Como se observa en el gráfico 1, la categoría PI-RADS 2 representa aproximadamente la mitad de todas las RMmp realizadas en nuestra institución durante los últimos cinco semestres, pero ésta aún no entrega la confianza suficiente a los médicos clínicos para evitar la realización de biopsias sistemáticas en algunos pacientes.
Un aspecto destacable de la muestra de éste trabajo es la representación simétrica de pacientes con indicación de biopsia y de indicación quirúrgica de la HPB sin biopsia previa, disminuyendo así el sesgo de selección.
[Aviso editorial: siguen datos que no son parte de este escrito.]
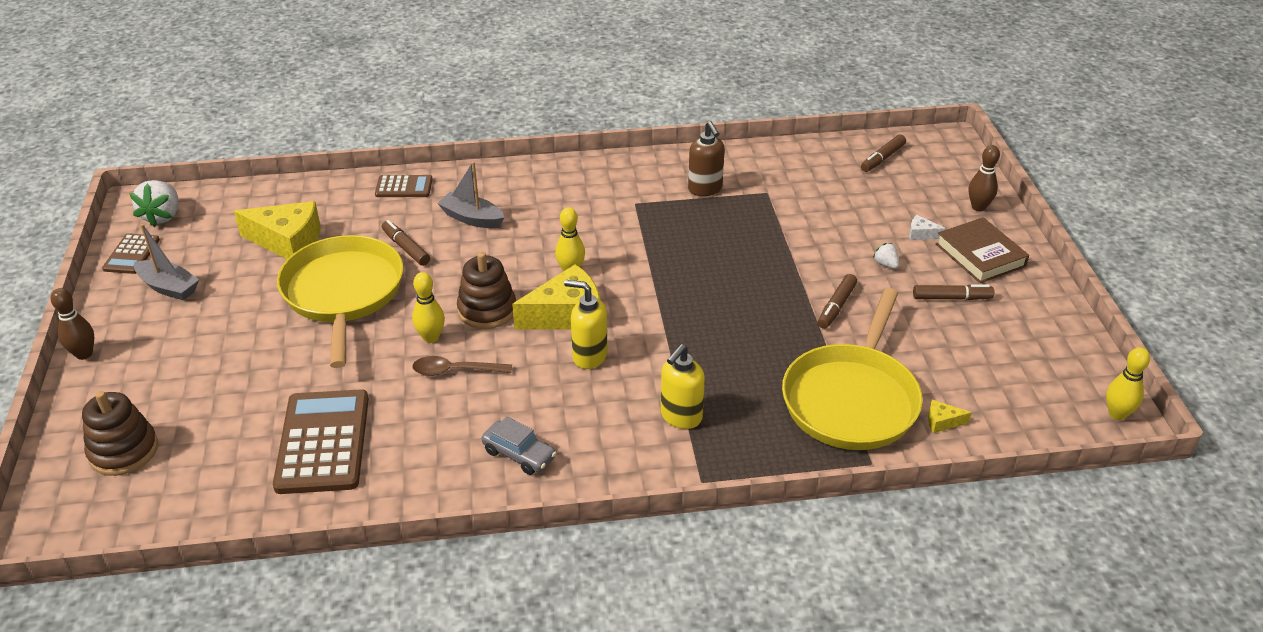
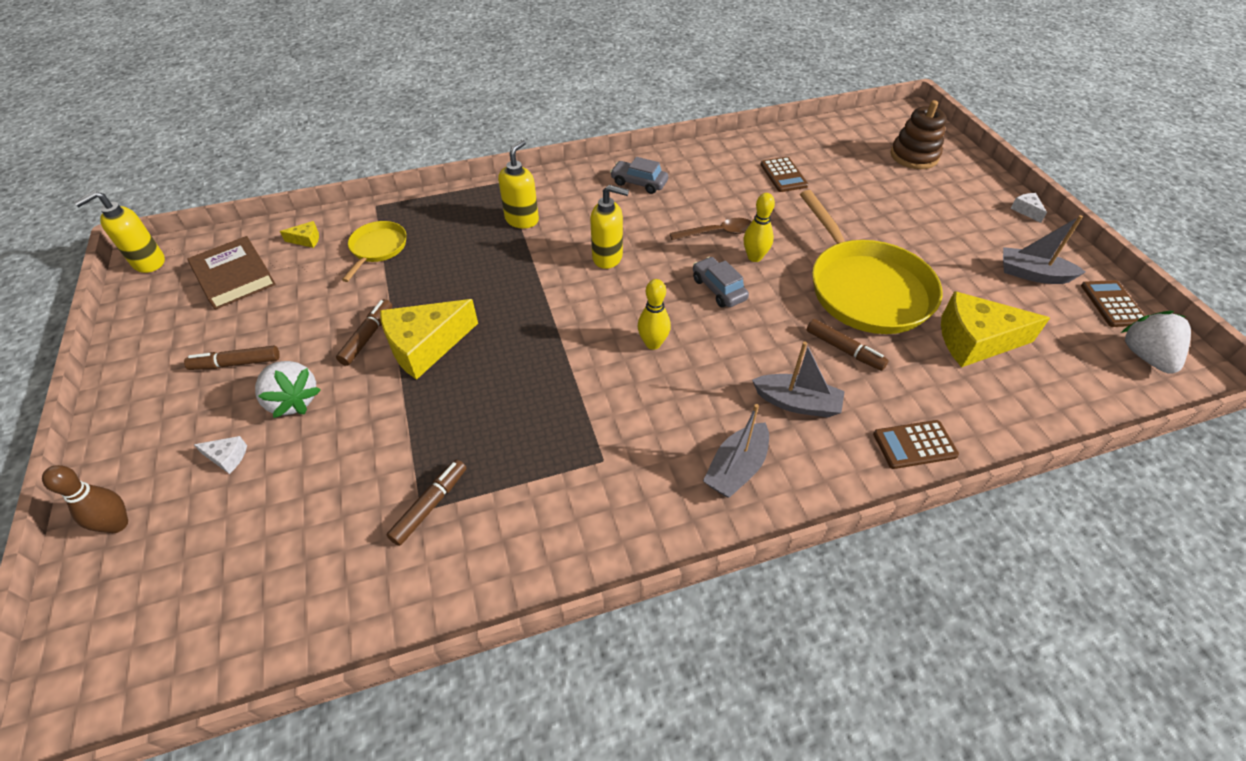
camera: 170 degrees right, 10 degrees up
brown bowling pin [51,288,94,360] -> white cheese [1010,193,1047,223]
brown calculator [273,389,369,494] -> brown calculator [760,157,808,192], size x0.53
brown stacking toy [457,252,516,329] -> grey car [693,257,749,307]
yellow cheese [512,264,600,330] -> yellow cheese moved to [380,299,478,380]
brown soap dispenser [688,121,725,196] -> none
yellow pan [782,288,923,450] -> yellow pan [342,221,407,282], size x0.49
brown marker [861,134,906,172] -> brown marker moved to [386,459,466,546]
white strawberry [873,243,899,269] -> white strawberry [255,361,321,418], size x1.96
brown book [936,217,1029,283] -> brown book moved to [188,236,276,310]
yellow bowling pin [1106,347,1150,420] -> yellow soap dispenser [74,191,165,273]
none -> grey boat [703,404,769,497]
Esto da cierta validez externa al considerar escenarios habituales en la práctica clínica para radiólogos y urólogos.
No se encontró en la literatura estudios de diseño similar al nuestro, la mayoría busca valores de sensibilidad, especificidad, valor predictivo positivo y VPN, algunos mostrando resultados similares relacionados al objetivo de nuestro estudio.
Numerosos estudios han estimado el VPN de la RMmp para la pesquisa de todos los cánceres en 54-65% y en un 84-90% para cánceres clínicamente significativos (Gleason ≥7).
Wysock et al. reporta un VPN de la RMmp para lesiones clínicamente significativas (Gleason ≥7) de un 98.7%. Otras publicaciones reportan VPN para lesiones clínicamente significativas de 98% (Villiers), 96% (Emberton), 96% (Villers), 97% (Pokorny).
Los estudios citados y el aumento sostenido de la RMmp plantean preguntas similares a la nuestra: si debemos seguir realizando biopsias a pacientes con RMmp con baja sospecha de cánceres clínicamente significativos y en qué forma debemos realizar un adecuado seguimiento a estos pacientes.
El diseño de nuestro estudio no permite calcular VPN, pero tampoco parece éticamente correcto someter a biopsia a todos los pacientes con RMmp negativas (PI-RADS 1-2) con el solo fin de estimar dicho parámetro considerando la evidencia disponible actualmente.
A pesar de no corresponder a un estudio prospectivo, el análisis multivariado es coherente con nuestra percepción de que, al enfrentarnos a un examen, ninguno de los antecedentes incluidos nos predispone a encontrar lesiones malignas en algún escenario clínico en particular.
Conclusiones
La RMmp con baja sospecha de una lesión clínicamente significativa (PI-RADS 2) en nuestra institución demostró ser un método confiable para el estudio de neoplasia prostática, en especial para descartar cánceres clínicamente significativos, con muy pocos pacientes con estudios histológicos positivos para cáncer y en especial de lesiones clínicamente significativas (riesgo intermedio-alto). Un punto a considerar es la adecuada interpretación de la RMmp que debe ser realizada por médicos capacitados en ésta técnica, con una variabilidad interobservador al menos aceptable, hechos que pueden no reflejar el uso de la RMmp en la comunidad radiológica.
La información de este estudio podría tener un impacto en la conducta de los médicos tratantes que se traduzca en una disminución en el número de biopsias prostáticas, lo cual podría ser objeto de nuevos estudios a futuro.